A brain. An athlete. A basket case. A princess. A criminal.
For those of us alive in the ’80s, that list is an unmistakable reference to the iconic film The Breakfast Club, and you’re likely imagining Judd Nelson’s trench coat and raised fist right about now. I first watched the movie on VHS when I was a few years younger than the five high-schoolers forced to spend their Saturday morning together in detention, and I immediately loved it. For me and my friends, it was a precursor to the “Which character are you?” game we later played with Friends and Sex in the City.
I’ve seen The Breakfast Club again nearly a dozen times over the years, often in bits and pieces while flipping channels, but it wasn’t until my late 30s, as the mom of three young kids, that I discovered a surprising fact about this so-called teen flick: it’s a pretty useful parenting guide. (Forgive me, John Hughes, I’m guessing a suburban mom wasn’t your intended audience.)

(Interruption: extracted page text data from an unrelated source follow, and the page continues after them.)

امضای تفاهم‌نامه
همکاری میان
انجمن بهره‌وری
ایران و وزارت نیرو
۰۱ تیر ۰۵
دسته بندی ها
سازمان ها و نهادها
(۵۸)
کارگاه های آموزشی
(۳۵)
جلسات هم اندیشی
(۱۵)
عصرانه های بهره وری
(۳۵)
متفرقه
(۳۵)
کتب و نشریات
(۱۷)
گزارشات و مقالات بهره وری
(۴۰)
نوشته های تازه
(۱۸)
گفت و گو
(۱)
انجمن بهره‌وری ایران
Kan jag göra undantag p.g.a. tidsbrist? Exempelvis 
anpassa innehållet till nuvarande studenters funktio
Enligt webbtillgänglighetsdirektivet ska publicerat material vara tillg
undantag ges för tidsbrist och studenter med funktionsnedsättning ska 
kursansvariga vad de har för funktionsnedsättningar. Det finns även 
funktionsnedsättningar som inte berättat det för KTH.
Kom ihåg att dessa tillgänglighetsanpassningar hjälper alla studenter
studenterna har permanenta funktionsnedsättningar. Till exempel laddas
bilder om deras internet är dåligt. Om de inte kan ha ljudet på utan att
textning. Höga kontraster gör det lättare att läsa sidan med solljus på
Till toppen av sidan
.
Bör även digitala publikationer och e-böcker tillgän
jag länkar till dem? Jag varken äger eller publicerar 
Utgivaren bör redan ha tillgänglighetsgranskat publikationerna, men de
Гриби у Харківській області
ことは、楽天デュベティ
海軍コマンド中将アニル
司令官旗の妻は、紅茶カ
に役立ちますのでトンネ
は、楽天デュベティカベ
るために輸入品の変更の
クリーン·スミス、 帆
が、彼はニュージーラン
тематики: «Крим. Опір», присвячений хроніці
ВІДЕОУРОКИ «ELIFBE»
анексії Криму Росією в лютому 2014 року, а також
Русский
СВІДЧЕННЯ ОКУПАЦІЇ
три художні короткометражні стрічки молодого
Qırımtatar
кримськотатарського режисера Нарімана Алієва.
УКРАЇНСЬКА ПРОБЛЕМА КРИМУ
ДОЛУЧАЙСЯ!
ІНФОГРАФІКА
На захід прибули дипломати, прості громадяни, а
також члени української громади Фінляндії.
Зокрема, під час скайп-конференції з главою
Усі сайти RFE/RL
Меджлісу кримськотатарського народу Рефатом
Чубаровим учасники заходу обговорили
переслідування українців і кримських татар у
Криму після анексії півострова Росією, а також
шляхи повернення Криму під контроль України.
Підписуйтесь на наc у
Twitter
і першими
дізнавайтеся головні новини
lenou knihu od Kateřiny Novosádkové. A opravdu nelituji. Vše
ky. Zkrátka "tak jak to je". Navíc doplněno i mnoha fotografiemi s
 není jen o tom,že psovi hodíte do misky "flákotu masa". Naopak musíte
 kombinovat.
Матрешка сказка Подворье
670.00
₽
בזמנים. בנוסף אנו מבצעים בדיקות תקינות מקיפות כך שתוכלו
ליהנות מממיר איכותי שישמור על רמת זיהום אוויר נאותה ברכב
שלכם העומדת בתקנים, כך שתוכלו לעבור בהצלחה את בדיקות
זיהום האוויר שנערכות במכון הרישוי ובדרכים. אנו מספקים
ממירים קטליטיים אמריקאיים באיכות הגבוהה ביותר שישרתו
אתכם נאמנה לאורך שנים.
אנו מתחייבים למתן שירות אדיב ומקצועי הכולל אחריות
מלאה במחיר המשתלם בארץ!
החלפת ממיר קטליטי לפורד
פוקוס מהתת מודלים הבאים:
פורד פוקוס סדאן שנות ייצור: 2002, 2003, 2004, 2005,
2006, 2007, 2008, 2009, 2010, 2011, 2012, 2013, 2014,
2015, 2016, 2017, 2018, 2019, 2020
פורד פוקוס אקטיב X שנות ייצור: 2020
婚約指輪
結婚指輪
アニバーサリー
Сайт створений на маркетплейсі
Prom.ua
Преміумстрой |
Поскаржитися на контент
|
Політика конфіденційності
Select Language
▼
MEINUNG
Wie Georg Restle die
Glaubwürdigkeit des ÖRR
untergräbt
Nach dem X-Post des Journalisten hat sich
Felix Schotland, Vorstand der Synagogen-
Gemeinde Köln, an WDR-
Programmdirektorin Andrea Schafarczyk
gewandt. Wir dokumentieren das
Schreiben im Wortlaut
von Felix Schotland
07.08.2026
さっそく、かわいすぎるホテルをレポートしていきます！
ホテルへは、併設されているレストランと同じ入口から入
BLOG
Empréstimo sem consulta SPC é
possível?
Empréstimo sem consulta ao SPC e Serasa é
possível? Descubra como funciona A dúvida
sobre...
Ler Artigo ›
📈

From the time they’re born, we parents are certain that our kids are unique, complex beings – most likely geniuses, quite possibly future world leaders. But the outside world and the realities of daily life often force us to fall back on generalizations: my oldest child is the sensitive one; my daughter is sporty; my son is a shy kid. It happens at parent/teacher meetings, or when a grandparent asks for guidance on Christmas gifts, or even when we’re just trying to figure out which summer camp or after-school class to sign up for.
There’s nothing wrong with using our kids’ dominant personality traits or likes and dislikes as we try to navigate as parents. It does get problematic when those descriptions and labels become rigid and limiting, however.
I see frequent examples of this with my older daughter, who has historically checked off all the boxes of a “tomboy” (side note: can we all agree to ditch that word for good?). When she shows up somewhere in a dress, or gets excited about having her nails painted or a clip in her hair, people often express surprise – “That’s so not like her!” I’ve often felt surprised myself, and have made the mistake of making assumptions about what she will or won’t like based simply on her past trends.
But why should it be at all surprising that at age 5, she is developing some new tastes? I’m 30 years ahead of her, and I’m still changing my mind and evolving all the time. Also, you can still beat all the boys at handball with painted nails.
As I re-watch The Breakfast Club, I’m reminded that the adults are largely absent – referenced rather than seen on camera. But their habit of assigning stifling labels (and accompanying expectations) to their children and students is the conflict at the heart of the film. And these days, I’m no longer the teenager struggling to assert my individuality; I’m the mom seeing my kids start to do the same.
At the end of the movie, the five main characters leave behind a letter addressed to their detention supervisor – but really to all the adult oppressors in their lives. “You see us as you want to see us,” it says, “in the simplest terms, in the most convenient definitions. But what we found out is that each of us is a brain, and an athlete, and a basket case, and a princess, and a criminal.”
Let’s try to avoid receiving a letter like that (or text, or Tweet) in the future, and leave room for our kids to find their way in the world with as few labels attached to them as possible. Each of our children is one thing today, something else tomorrow, and completely amazing all the time.